Kalau saja Nia tidak harus mundur dari kompetisi, kalau saja dirinya tidak pernah dijebak oleh Jalu di salah satu kamar Hotel Samudra, dan kalau saja ia memiliki mental yang lebih kuat dalam menghadapi kejadian seburuk apa pun, apa kisah hidupnya akan berbeda? Sampai saat ini, Nia tidak pernah berhenti menyalahkan dirinya yang telah bersikap terlalu bersahabat kepada Jalu sejak pertama pemuda itu menghubunginya. Seandainya Nia lebih menjaga harga dirinya sebagai seorang gadis, seandainya ….

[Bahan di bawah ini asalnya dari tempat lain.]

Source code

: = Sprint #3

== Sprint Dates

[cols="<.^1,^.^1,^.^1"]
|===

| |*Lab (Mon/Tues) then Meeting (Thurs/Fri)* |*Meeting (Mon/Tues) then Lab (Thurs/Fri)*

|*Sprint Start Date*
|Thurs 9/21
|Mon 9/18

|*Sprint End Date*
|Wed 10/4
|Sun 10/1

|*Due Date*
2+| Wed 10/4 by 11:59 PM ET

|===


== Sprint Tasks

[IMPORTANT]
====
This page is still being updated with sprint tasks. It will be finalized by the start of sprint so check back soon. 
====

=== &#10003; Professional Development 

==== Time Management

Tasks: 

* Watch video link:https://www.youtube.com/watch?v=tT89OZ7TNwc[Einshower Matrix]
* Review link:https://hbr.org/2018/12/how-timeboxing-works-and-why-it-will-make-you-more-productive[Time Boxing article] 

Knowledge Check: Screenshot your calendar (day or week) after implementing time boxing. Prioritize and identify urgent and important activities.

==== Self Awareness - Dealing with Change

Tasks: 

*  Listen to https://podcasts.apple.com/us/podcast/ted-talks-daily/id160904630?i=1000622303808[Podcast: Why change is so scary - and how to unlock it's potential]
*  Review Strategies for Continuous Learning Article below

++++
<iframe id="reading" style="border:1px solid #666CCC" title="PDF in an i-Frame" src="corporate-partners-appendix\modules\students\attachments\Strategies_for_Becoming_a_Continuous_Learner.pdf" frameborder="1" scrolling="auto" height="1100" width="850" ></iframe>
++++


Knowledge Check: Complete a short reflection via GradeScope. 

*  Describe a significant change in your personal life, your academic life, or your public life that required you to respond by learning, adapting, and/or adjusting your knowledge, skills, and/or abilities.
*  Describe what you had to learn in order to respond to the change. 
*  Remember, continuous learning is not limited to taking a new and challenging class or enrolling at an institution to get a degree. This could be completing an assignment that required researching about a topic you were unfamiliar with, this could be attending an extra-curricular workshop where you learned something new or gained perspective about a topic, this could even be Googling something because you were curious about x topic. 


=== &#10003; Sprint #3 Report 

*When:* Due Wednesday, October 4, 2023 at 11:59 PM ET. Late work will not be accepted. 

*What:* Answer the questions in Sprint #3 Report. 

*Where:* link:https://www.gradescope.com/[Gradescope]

“Sudah cukup!” Indri menarik majalah dari tangan Nia, tetapi Nia menahannya sekuat tenaga. Indri lantas bangkit dan duduk berhadapan dengan temannya itu. “Aku tidak membawa majalah ini untuk membuatmu murung! Maafkan aku, aku hanya tidak tahu bagaimana cara menghiburmu. Kamu mau bertemu denganku setelah sekian lama menghindar, kupikir aku tidak bisa datang dengan tangan kosong. Hanya majalah ini yang terpikir olehku. Mungkin seharusnya aku mencuri banyak camilan dari kamar kakak-kakakku saja.”
Dengan napas berat, Indri menahan kesedihan sekuat tenaga. Pagi ini ia telah berlari ke rumah Nia tanpa terlebih dahulu memberitahu siapa pun bahwa ia akan membolos sekolah demi berkunjung ke rumah sahabatnya itu. Padahal sebentar lagi akan ada perayaan kemerdekaan di sekolahnya, biasanya Indri sangat bersemangat untuk menjadi panitia persiapan, bahkan di saat dirinya telah berada di kelas 3 SMA. Baginya acara-acara seperti itu adalah salah satu kesempatannya untuk bersenang-senang. Akan tetapi, ia lebih memilih untuk berada di samping Nia daripada berada di antara keramaian yang tidak lagi membuatnya nyaman.
Meski sebagian besar rasa bersalahnya sudah menghilang digantikan oleh rasa iba terhadap diri sendiri, masih ada tersisa sedikit penyesalannya terhadap Nia. Sebagai orang yang dekat dengan Nia bahkan sejak mereka belum bisa merias diri, Indri seharusnya memiliki kepedulian lebih kepada Nia. Di antara semua orang, Indri seharusnya menjadi salah satu sosok yang menguatkan sang sahabat. Namun, dirinya malah menghilang lalu sibuk mengurusi kesusahannya sendiri, mengabaikan Nia sepenuhnya dan baru kembali di saat suasana berangsur lebih tenang.
Menyadari hal ini, Indri mulai meragukan nilai dirinya sebagai manusia. Apa ia bahkan memiliki sisi yang bisa menyayangi seseorang dengan sepenuh hati? Hanya karena cemburu dan patah hati, Indri hampir membuang persahabatan mereka. Apa jadinya jika Nia tidak lebih dulu memintanya untuk datang? Jangankan menghabiskan waktu bersama seperti sekarang ini, mungkin mereka tidak akan pernah lagi bertegur sapa selamanya.
Nia menepuk pundak Indri pelan. “Apa yang kamu pikirkan?” Ia bertanya lalu tersenyum lebar. Senyumnya tampak cantik seperti biasa, tetapi sinar di kedua matanya masih belum kembali. Menghadiri sesi terapi psikologis beberapa kali jelas memberi dampak yang baik untuk Nia. Ia telah belajar cara mengurangi trauma pasca peristiwa nahas yang menimpanya, tetapi siapa pun bisa melihat bagaimana ia masih belum sepenuhnya terbebas dari mimpi buruk. Sangat sulit Indri mengendalikan diri agar tidak terus menatap bekas-bekas luka gores yang menghiasi lengan Nia.